富士フイルム株式会社(本社:東京都港区、代表取締役社長・CEO:後藤 禎一)は、このたび、自家滑膜間葉系幹細胞※1を用いた再生医療等製品「FF-31501」(開発コード)の臨床第Ⅲ相試験を国内で開始しましたので、お知らせいたします。本試験は、半月板の切除術が適応となる半月板損傷を対象としたものです。
今後、当社は、「FF-31501」の実用化を加速させ、半月板を温存する新たな治療を確立することで、整形外科分野におけるアンメットメディカルニーズに応えていきます。
半月板は、膝関節のクッションの役割を担う重要な組織です。半月板損傷は、加齢やスポーツなどでの強い衝撃により、半月板が断裂することにより生じます。膝の曲げ伸ばしの時に痛みやひっかかりなどを伴い、ひどい場合には膝に水が溜まる、または、歩行困難に陥るケースもあります。
現在、半月板損傷の治療法として、小さな傷口で施術可能な関節鏡を用いて半月板を治療する縫合術と切除術があります。縫合術が適応できる断裂の部位や状態は限定的であるため、多くは切除術が行われています。しかし、切除術では、半月板が失われることで膝の軟骨への負荷が大きくなり、変形性膝関節症※2が進行するリスクが高まるといった問題があります。

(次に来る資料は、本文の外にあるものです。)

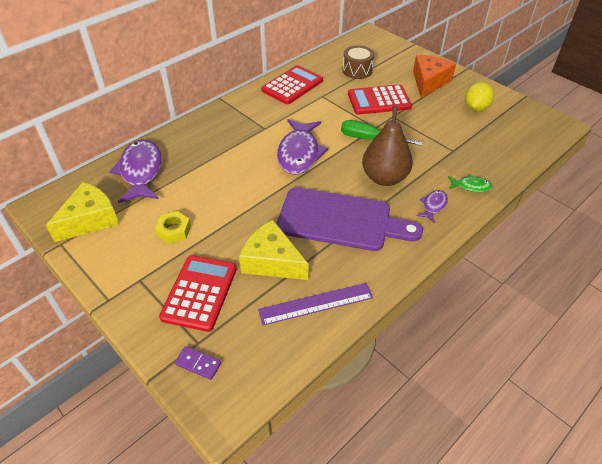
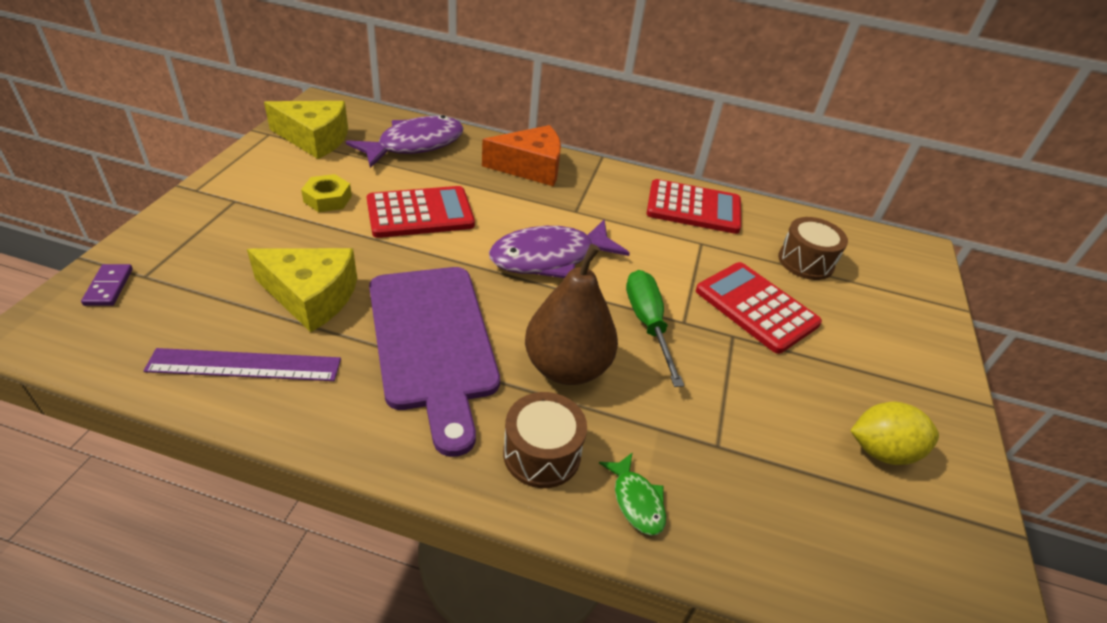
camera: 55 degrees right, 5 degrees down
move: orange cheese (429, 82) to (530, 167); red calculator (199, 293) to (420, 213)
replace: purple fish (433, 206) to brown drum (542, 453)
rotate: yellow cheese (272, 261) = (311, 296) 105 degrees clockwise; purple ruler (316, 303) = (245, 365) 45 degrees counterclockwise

当社は、国立大学法人 東京医科歯科大学(以下TMDU)再生医療研究センター長の関矢一郎教授が開発した細胞移植技術に着目。本技術は、関節鏡を用いた低侵襲な方法により、自家滑膜間葉系幹細胞を培養した細胞懸濁液を投与するものです。投与後、同細胞が半月板損傷部に生着し治癒を促進することから、半月板の温存を可能とし変形性膝関節症のリスクを低減する新しい治療であると期待されています。すでにTMDUが実施した医師主導治験※3では、良好な結果が得られています。当社は、2019年に、本技術を用いた再生医療等製品の開発・製造・販売に関する独占的実施権をTMDUより取得しました。

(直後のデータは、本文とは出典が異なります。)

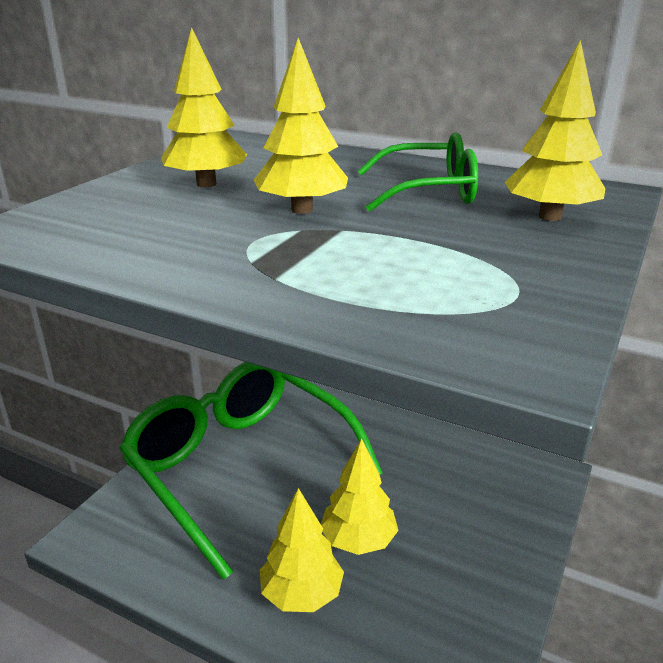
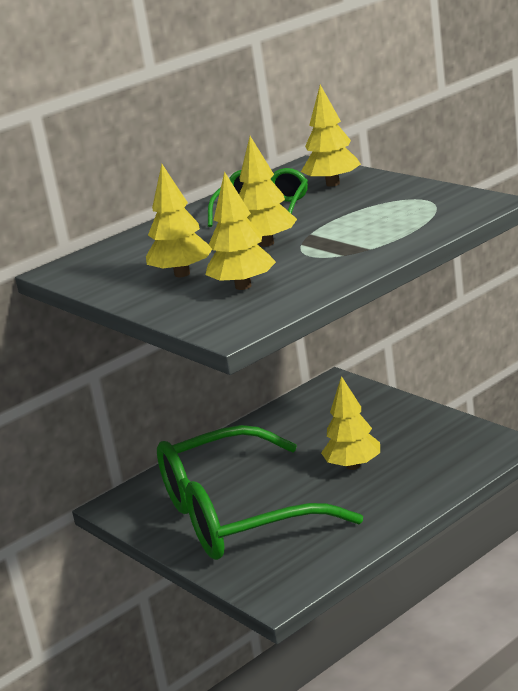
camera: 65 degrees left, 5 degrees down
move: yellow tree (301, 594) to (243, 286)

今回実施※4する臨床第Ⅲ相試験は、半月板の切除術が適応となる半月板損傷の患者を対象に、関矢教授の細胞移植技術を活用した再生医療等製品「FF-31501」の有効性および安全性を検証するものです。本試験の主要評価項目には、膝の痛みや機能を判定する評価法であるリスホルムスコア※5を採用。さらに副次評価項目に、関節鏡およびMRIによる治癒状態の画像確認などを設定して、「FF-31501」を移植後52週目に、半月板の機能および構造が回復し膝の痛みが改善することを検証していきます。
なお、本試験の目標症例数は18例で、すでに第一例目の試験は東京医科歯科大学病院にて開始されています。
当社は、今後「FF-31501」の実用化を推進し、半月板の温存を可能とする新たな治療法の確立を目指します。また、診断領域で提供している、3D画像解析システム「SYNAPSE VINCENT(シナプス ヴィンセント)※6」の膝関節解析ソフトウェアなどもあわせた、膝疾患向けソリューションの展開を図り、人々の健康維持増進に貢献していきます。
小さな傷口で施術可能な関節鏡を用いた低侵襲な方法により、自家滑膜間葉系幹細胞を培養した細胞懸濁液を投与する技術で、TMDU 関矢教授が開発したものです。TMDUと当社は、国立研究開発法人 日本医療研究開発機構(AMED)の研究開発課題※7として、本技術による半月板損傷治療に関する共同研究を実施。さらに、AMEDの支援※8のもと、TMDUが本技術を用いた再生医療等製品の医師主導治験を実施するなど、実用化に向けた取り組みを進めてきました。
TMDU 関矢教授が実施した医師主導治験では、半月板の切除術を勧められた半月板損傷患者に対して、自家滑膜間葉系幹細胞の移植が実施され、主要評価項目であるリスホルムスコアにおいて良好な結果が得られました。